# Drop Gearbox to Replace/Repair 4 spd HURST?



## Geneman (Jan 21, 2017)

Hi Folks. I am a new member with a 1965 GTO coupe tripower.. ( see my intro ) 

today the shift lever weld failed and it came off in my hand.

If i have to replace, Is it necessary to drop the trans completely to replace the shifter unit?

thanks very much Frank


----------



## GTOJUNIOR (Aug 7, 2011)

Yea, I'd say that needs replacing.
You'll need to support the trans and remove the X member for better shifter access.
Having a lift makes it far easier, but if not get her up as high/safe as possible.


----------



## PontiacJim (Dec 29, 2012)

You should not have to drop the trans. I don't recall having to move the crossmember out of the way on any of the cars I pulled the shifter out of.

Put your trans mission in neutral. Pull the clips off the rods and let the linkage rods hang (sometimes I simply unbolt the linkage tabs/nuts that bolt to the trans shift forks rather than pull the spring clips on the shift linkage). There are 2 bolts at the shifter which attach it to the support plate attached to the trans. One long through bolt at the top of the shifter and one shorter at the bottom near the shifter linkages. If need be, you can easily remove the spring clips from the linkages at the shifter and remove them out of the way to give you a little more access.

My '68 Service Manual process for trans removal states to "Disconnect shift control rods from shifter levers. Remove two levers and bracket to extension support screws and remove manual shift lever and bracket." This is step 3, which is before trans removal, so you should not have to remove trans or unbolt it from the crossmember.


----------



## GTOJUNIOR (Aug 7, 2011)

True it can be done with X member in place, But IMO it's far easier to access, remove, Install and adjust with it out of the way.
I just support the trans remove the 6 bolts and slide to back. This really helps if you don't have a lift.


----------



## Geneman (Jan 21, 2017)

thank you all extremely helpful was able to get it out easily without pulling the crossmember. i dissassembled the whole shifter unit... and had the stick re-welded. now the challenge is to get the pieces back together in a functional way!..... does anyone know where an exploded diagram is for a standard OEM 4 spd hurst shifter? i searched and could not find thanks again this forum is amazing... frank


----------



## shader (Sep 7, 2016)

Attached is an exploded diagram of a 1966 OEM shifter.
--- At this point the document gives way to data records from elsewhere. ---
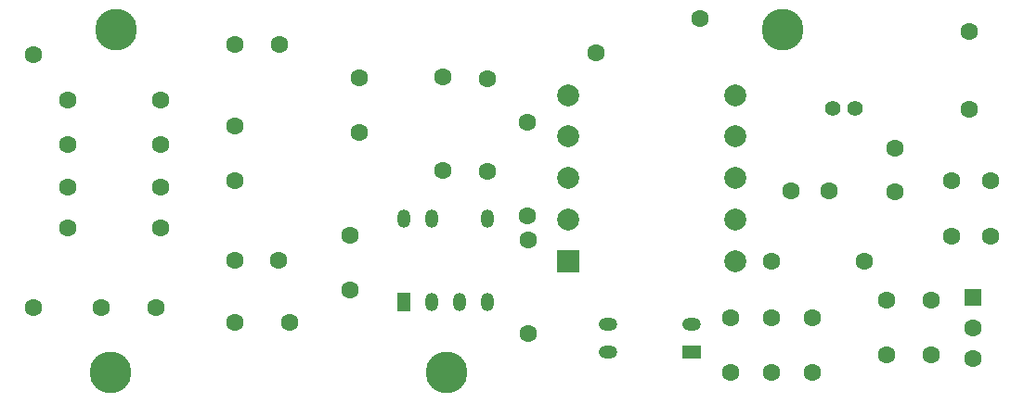
<source format=gtl>
G04 Layer_Physical_Order=1*
G04 Layer_Color=255*
%FSLAX25Y25*%
%MOIN*%
G70*
G01*
G75*
%ADD10R,0.04724X0.06693*%
%ADD11O,0.04724X0.06693*%
%ADD12O,0.06693X0.04724*%
%ADD13R,0.06693X0.04724*%
%ADD14C,0.05512*%
%ADD15C,0.06299*%
%ADD16C,0.07874*%
%ADD17R,0.07874X0.07874*%
%ADD18C,0.14961*%
%ADD19R,0.06299X0.06299*%
D10*
X151768Y36894D02*
D03*
D11*
X161768D02*
D03*
X171768D02*
D03*
X181768D02*
D03*
X151768Y66894D02*
D03*
X161768D02*
D03*
X181768D02*
D03*
D12*
X225118Y28898D02*
D03*
Y18898D02*
D03*
X255118Y28898D02*
D03*
D13*
Y18898D02*
D03*
D14*
X305894Y106394D02*
D03*
X313768D02*
D03*
D15*
X290768Y76894D02*
D03*
X304547D02*
D03*
X91339Y100000D02*
D03*
Y80315D02*
D03*
X135768Y117579D02*
D03*
Y97894D02*
D03*
X132382Y41240D02*
D03*
Y60925D02*
D03*
X325197Y37402D02*
D03*
Y17717D02*
D03*
X341339Y37402D02*
D03*
Y17717D02*
D03*
X106988Y51968D02*
D03*
X91240D02*
D03*
X107087Y129528D02*
D03*
X91339D02*
D03*
X62953Y34894D02*
D03*
X43268D02*
D03*
X64665Y78051D02*
D03*
X31201D02*
D03*
Y63386D02*
D03*
X64665D02*
D03*
Y93405D02*
D03*
X31201D02*
D03*
Y109350D02*
D03*
X64665D02*
D03*
X181768Y117205D02*
D03*
Y83740D02*
D03*
X317232Y51394D02*
D03*
X283768D02*
D03*
X165748Y84252D02*
D03*
Y117717D02*
D03*
X328268Y92142D02*
D03*
Y76394D02*
D03*
X18768Y34894D02*
D03*
Y125894D02*
D03*
X354724Y106299D02*
D03*
Y134252D02*
D03*
X356299Y16535D02*
D03*
Y27559D02*
D03*
X220866Y126378D02*
D03*
X258268Y138976D02*
D03*
X110925Y29429D02*
D03*
X91240D02*
D03*
X283858Y11417D02*
D03*
Y31102D02*
D03*
X298425Y11417D02*
D03*
Y31102D02*
D03*
X269291Y11417D02*
D03*
Y31102D02*
D03*
X348425Y80315D02*
D03*
Y60630D02*
D03*
X362598D02*
D03*
Y80315D02*
D03*
X196457Y25591D02*
D03*
Y59055D02*
D03*
X196358Y67913D02*
D03*
Y101378D02*
D03*
D16*
X210728Y111276D02*
D03*
Y96315D02*
D03*
Y81354D02*
D03*
Y66394D02*
D03*
X270768Y111276D02*
D03*
Y96315D02*
D03*
Y81354D02*
D03*
Y66394D02*
D03*
Y51433D02*
D03*
D17*
X210728D02*
D03*
D18*
X46457Y11417D02*
D03*
X48425Y134646D02*
D03*
X167323Y11417D02*
D03*
X287795Y134646D02*
D03*
D19*
X356299Y38583D02*
D03*
M02*

</source>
You might have to save it & then zoom in for more detail. The 64-66 Hurst OEM’s are the same. The diagram only shows the parts and not specifics for reassembly, so I hope you took notes and marked where stuff goes. The shifter levers have numbers on them & go in certain order, though you can figure that out from the diagram; the shifter plates must also be in the proper order by size.


----------